Mama’s mouth opens. I’m wearing away the thread of patience she woke up with—I can see it in her eyes—but I don’t know how to lie about this. Why, I’m not sure, because I’m certainly lying about plenty of other things.
“Evalina…” Mama takes several thoughtful breaths before saying. “I’m going back to bed. You do the same.”
Start with your main character: Done. Again, there are times when I’ve seen writers start with not-the-main character and it works fine, but I think those are exceptions.

Start with your main character doing something interesting and pertinent: Evalina is sneaking out of the house to get the morning paper, which is interesting behavior for a teenage girl, and directly relates to the main plot.

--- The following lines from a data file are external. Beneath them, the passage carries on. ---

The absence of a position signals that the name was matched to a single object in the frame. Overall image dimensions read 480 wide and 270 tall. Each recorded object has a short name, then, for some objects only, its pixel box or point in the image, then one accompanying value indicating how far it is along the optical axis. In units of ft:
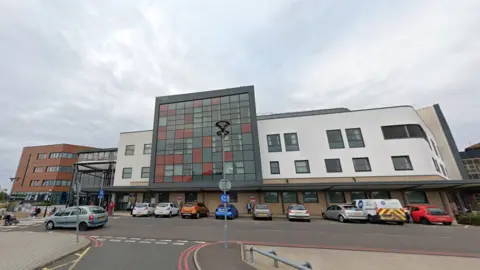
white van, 53.21
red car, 54.85
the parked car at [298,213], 58.03
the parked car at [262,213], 61.52
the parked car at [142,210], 69.97
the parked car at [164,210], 67.05
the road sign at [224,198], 32.42
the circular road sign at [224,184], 29.90
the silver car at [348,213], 54.70
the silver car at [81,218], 42.83
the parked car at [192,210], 63.00
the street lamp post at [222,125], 32.50
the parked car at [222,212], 63.57
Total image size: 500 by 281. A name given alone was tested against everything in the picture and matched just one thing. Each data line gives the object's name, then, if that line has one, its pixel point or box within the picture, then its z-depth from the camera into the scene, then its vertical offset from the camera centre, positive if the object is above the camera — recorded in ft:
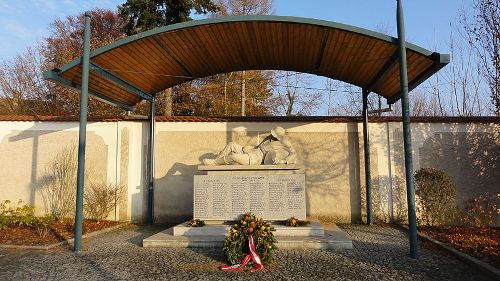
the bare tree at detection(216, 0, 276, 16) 66.11 +29.73
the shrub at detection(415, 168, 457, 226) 30.43 -1.72
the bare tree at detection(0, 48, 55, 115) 66.28 +15.38
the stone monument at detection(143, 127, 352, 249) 25.16 -1.46
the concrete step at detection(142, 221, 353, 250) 23.26 -4.29
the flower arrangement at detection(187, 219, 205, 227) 26.07 -3.43
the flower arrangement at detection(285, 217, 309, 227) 25.68 -3.40
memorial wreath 19.07 -3.68
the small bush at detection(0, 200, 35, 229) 30.89 -3.41
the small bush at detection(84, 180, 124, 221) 34.75 -2.15
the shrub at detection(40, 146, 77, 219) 36.11 -0.74
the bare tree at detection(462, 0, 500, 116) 40.68 +13.84
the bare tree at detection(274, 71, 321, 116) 75.54 +14.33
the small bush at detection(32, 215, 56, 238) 27.30 -3.89
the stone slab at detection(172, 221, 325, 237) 24.94 -3.80
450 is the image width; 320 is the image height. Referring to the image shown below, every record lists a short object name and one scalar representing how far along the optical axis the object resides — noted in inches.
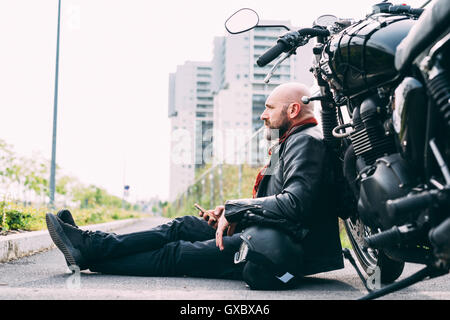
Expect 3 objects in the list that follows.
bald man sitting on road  110.0
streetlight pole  519.1
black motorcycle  71.0
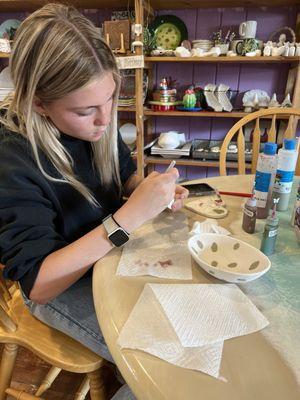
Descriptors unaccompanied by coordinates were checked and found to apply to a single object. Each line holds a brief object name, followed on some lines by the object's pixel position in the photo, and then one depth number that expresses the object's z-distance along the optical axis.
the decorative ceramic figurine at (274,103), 1.96
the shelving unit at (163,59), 1.85
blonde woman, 0.63
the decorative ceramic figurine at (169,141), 2.19
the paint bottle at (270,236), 0.67
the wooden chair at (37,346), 0.72
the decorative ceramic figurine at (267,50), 1.82
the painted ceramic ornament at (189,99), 2.06
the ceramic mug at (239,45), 1.88
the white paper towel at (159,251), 0.62
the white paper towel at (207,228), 0.77
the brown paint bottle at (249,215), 0.76
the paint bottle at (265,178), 0.80
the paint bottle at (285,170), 0.83
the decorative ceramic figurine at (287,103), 1.90
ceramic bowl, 0.58
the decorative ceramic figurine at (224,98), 2.05
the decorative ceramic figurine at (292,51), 1.77
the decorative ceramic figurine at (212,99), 2.05
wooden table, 0.40
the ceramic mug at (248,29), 1.83
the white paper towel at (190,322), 0.45
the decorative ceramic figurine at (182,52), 1.91
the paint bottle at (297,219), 0.74
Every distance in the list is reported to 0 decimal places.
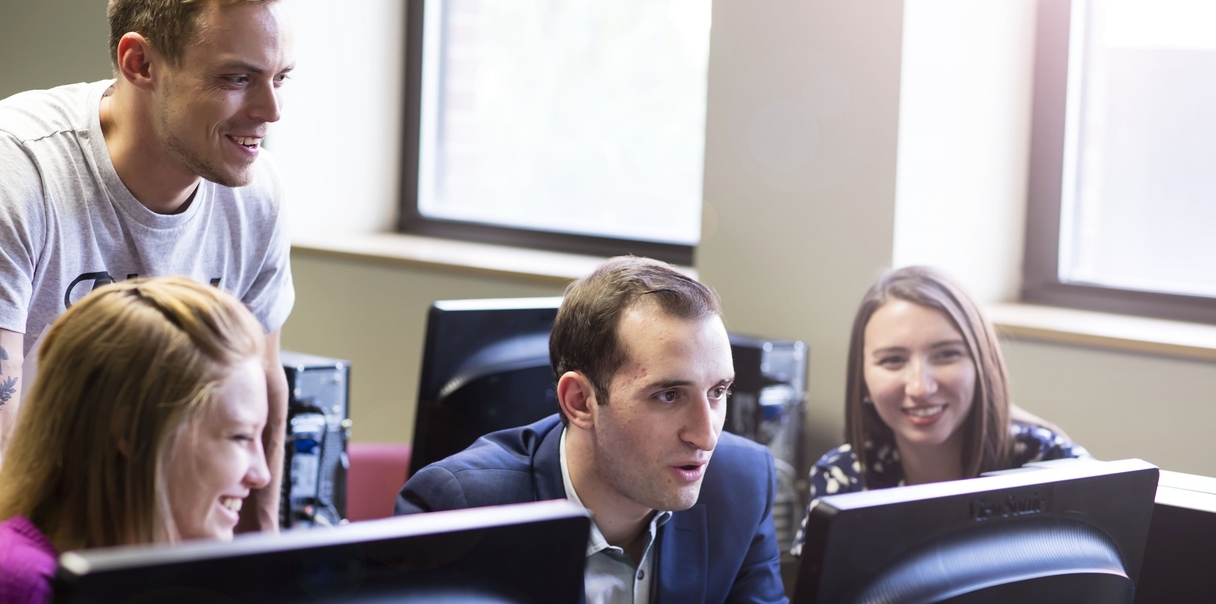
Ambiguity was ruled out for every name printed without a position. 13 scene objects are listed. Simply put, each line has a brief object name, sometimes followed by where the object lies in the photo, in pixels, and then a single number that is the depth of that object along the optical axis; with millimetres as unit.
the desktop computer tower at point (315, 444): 3133
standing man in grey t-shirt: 2824
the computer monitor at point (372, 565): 1721
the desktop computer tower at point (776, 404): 3406
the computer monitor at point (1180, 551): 2431
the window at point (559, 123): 4256
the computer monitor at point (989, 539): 2246
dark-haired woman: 3137
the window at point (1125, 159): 3563
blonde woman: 2366
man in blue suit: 2660
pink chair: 3381
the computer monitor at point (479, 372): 2749
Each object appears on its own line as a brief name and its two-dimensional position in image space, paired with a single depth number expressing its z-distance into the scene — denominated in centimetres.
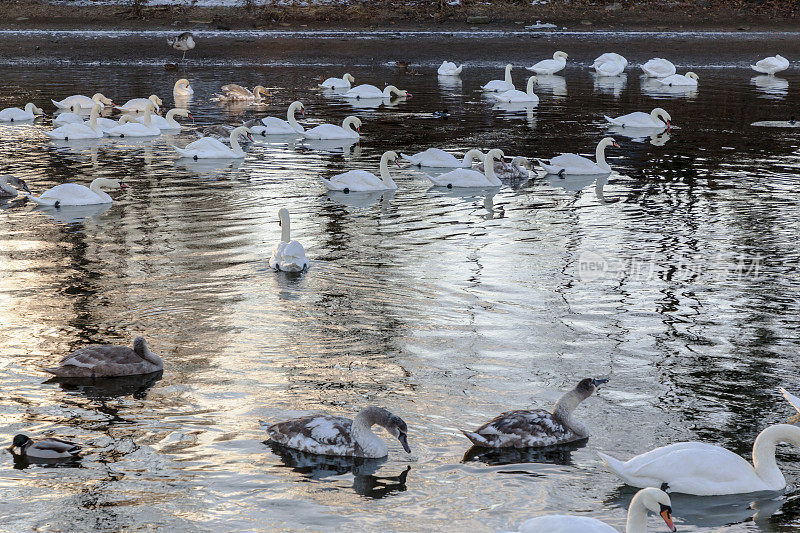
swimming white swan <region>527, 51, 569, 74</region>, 4197
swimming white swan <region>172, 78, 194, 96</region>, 3512
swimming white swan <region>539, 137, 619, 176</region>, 2227
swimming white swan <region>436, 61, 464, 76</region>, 4103
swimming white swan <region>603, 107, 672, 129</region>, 2861
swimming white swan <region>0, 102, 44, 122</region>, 2970
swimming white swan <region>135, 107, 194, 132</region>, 2809
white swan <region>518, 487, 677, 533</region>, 719
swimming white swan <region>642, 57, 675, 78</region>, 3988
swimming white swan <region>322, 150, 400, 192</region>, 2062
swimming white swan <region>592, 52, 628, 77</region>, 4128
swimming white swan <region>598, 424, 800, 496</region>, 861
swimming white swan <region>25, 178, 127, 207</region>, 1950
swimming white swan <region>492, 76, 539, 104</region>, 3375
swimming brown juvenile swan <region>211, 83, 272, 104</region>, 3359
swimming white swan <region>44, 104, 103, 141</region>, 2672
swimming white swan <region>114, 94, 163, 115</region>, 3121
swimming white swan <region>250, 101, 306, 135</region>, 2788
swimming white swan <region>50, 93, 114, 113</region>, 3152
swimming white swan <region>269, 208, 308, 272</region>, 1469
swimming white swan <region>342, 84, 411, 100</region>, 3531
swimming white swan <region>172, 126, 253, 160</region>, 2428
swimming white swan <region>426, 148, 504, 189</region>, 2133
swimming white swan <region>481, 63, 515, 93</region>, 3622
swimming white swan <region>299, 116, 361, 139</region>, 2667
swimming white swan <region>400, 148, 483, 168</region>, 2302
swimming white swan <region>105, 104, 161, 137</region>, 2767
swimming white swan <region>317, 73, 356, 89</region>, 3719
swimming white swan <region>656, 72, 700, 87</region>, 3869
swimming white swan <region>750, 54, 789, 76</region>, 4128
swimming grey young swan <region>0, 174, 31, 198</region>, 2000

Skip the “here’s what you’ve missed” info-dumpy opening: Done. Other than when I spell out when and where we are in the chapter header, which is customary for historical fiction, the reader hits the ground running with minimal information.

Start with action that says something about who they are, and why we should care about them: From this scene, we know that Evalina cares deeply about something that is happening around her, but not really to her. Anytime you can show a main character caring about something that’s bigger than them, that’s attractive to readers.

Start in their normal world: I considered starting before the bombing, which would really be Evalina’s true normal world, but when I learned the timing of when the Japanese Americans were evacuated, I decided after would serve the story better.

Start with hints of what they want, what they need, and the barrier between: This is just the first 600 words so you don’t get the full picture, but we see what’s pressing on Evalina’s heart, and you even get a hint of why this issue matters to her so much when she mentions the Hamasaki family by name to her mother. The barrier that’s implied is that these are government decisions, and Evalina is a teenage girl with no power of her own.

Consider your tone: I wanted my opening to show the panic and uncertainty that saturated this time in history. That’s why I have Evalina jolting awake from a dream about a bomb, and sneaking out of bed to find out what new, scary things have happened in the world.

Create questions: Some of the questions the scene evokes get answered very quickly. (Why is she sneaking downstairs? Oh, to read the newspaper.) Other questions are raised but not answered, like why is Evalina nervous that she “tipped her hand” by bringing up the Hamasakis? Or what else is she lying about?
Take a look at the openings of your stories. Do you feel like they’re doing a good job of setting up the story you want to tell?